The end of the Cold War had as much to do with Soviet leadership as it did with American policies. But when a young Mikhail Gorbachev and a young Eduard Shevardnadze confided in one another—years before they rose to the roles of premier and foreign minister, respectively—that the Soviet system was failing and much in-need of reform, the long-twilight struggle organized by Eisenhower raced to a conclusion. Where Republican President Ronald Reagan provided the inspirational leadership of a nation committed to freedom around the world, President George H. W. Bush, another Republican, managed the end of the Cold War, the collapse of the Warsaw Pact, and the demise of the Soviet Union with masterful diplomacy.
No life examined is ever flawless. The GOP’s response to the Great Depression left far too many Americans hungry, without shelter, and without work. While Democrats and Republicans supported the 2003 march to war in Iraq, the administration of President George W. Bush will own forever the decision to invade that country.
But it’s the transformation of the Republican Party between 2016 and 2020 from the Grand Ol’ Party to the party of Trump that lies so fundamentally outside the boundaries of American political norms. In its final years, the party dismissed the high-minded ideals of Lincoln, Eisenhower, Reagan and both Bushes.
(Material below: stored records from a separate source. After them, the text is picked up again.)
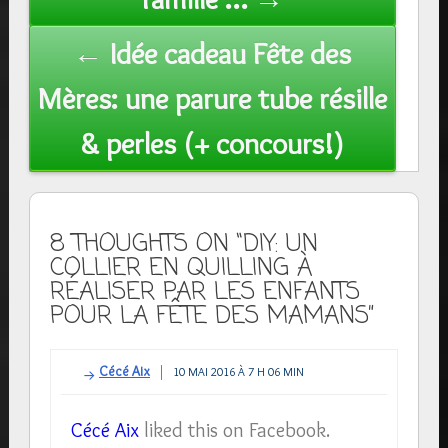
← Idée cadeau Fête des
Mères: une parure tube résille
& perles (+ concours!)
8 THOUGHTS ON “DIY: UN
COLLIER EN QUILLING À
RÉALISER PAR LES ENFANTS
POUR LA FÊTE DES MAMANS”
Cécé Aix
10 MAI 2016 À 7 H 06 MIN
Cécé Aix
liked this on Facebook.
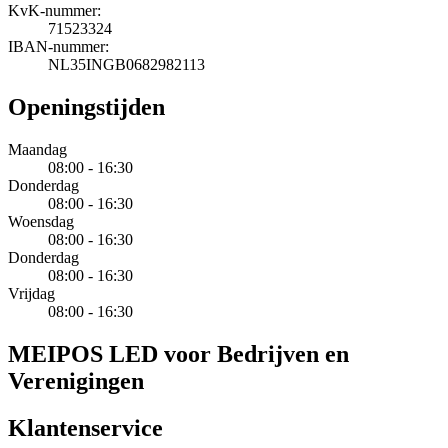
KvK-nummer:
71523324
IBAN-nummer:
NL35INGB0682982113
Openingstijden
Maandag
08:00 - 16:30
Donderdag
08:00 - 16:30
Woensdag
08:00 - 16:30
Donderdag
08:00 - 16:30
Vrijdag
08:00 - 16:30
MEIPOS LED voor Bedrijven en
Verenigingen
Klantenservice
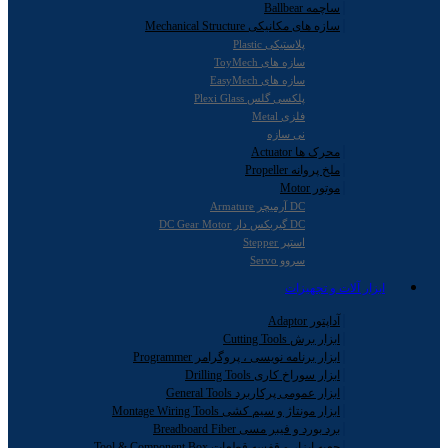
ساچمه Ballbear
سازه های مکانیکی Mechanical Structure
پلاستیکی Plastic
سازه های ToyMech
سازه های EasyMech
پلکسی گلس Plexi Glass
فلزی Metal
نی سازه
محرک ها Actuator
ملخ پروانه Propeller
موتور Motor
DC آرمیچر Armature
DC گیربکس دار DC Gear Motor
استپر Stepper
سروو Servo
ابزار آلات و تجهیزات
آداپتور Adaptor
ابزار برش Cutting Tools
ابزار برنامه نویسی ، پروگرامر Programmer
ابزار سوراخ کاری Drilling Tools
ابزار عمومی پرکاربرد General Tools
ابزار مونتاژ و سیم کشی Montage Wiring Tools
برد بورد و فیبر مسی Breadboard Fiber
جعبه ابزار و قفسه قطعات Tool & Component Box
Instead, by the time of its death, the GOP looked like a party committed to holding on to power at all costs. It embraced well-documented voter suppression efforts. Its standard bearer repeatedly sought foreign intervention to support his election and re-election. Cynicism replaced ideals and truth was drowned in a torrent of lies on everything from the president’s extra-marital affairs to proper treatments for a pandemic virus. Cronyism replaced competence and the meritocracy of public service was replaced by those who seek the favor of the president, who stroke his ego, and who deliver the news he wants to hear.
The final, fatal blow for the party came this week when it announced it would not issue a party platform for the 2020 election. Devoid of principles other than fealty to the president, the party issued a press release that said, feebly, that had it issued a platform, it “would have undoubtedly unanimously agreed to reassert the Party’s strong support for President Donald Trump and his administration.”
Political parties emerged to give coherence to the ideas that candidates could mobilize around. They served—in the era before instant communication—to provide an infrastructure for the dissemination of those ideas. While modern technology makes it easier to communicate, the ideas we communicate still matter. In failing to articulate a platform other than adulation for the leader, the Republican party has revealed itself to be nothing more than an authoritarian party.
Authoritarianism is inconsistent with republican government, with democracy, with the long history of American governance and our role in the world—and that’s why the Republican Party, as a governing party in these United States of America, is dead. The only remaining question is whether its illness spread deeply into the free-institutions of our nation and whether Lincoln’s government of, by and for the people shall perish, too, from this Earth.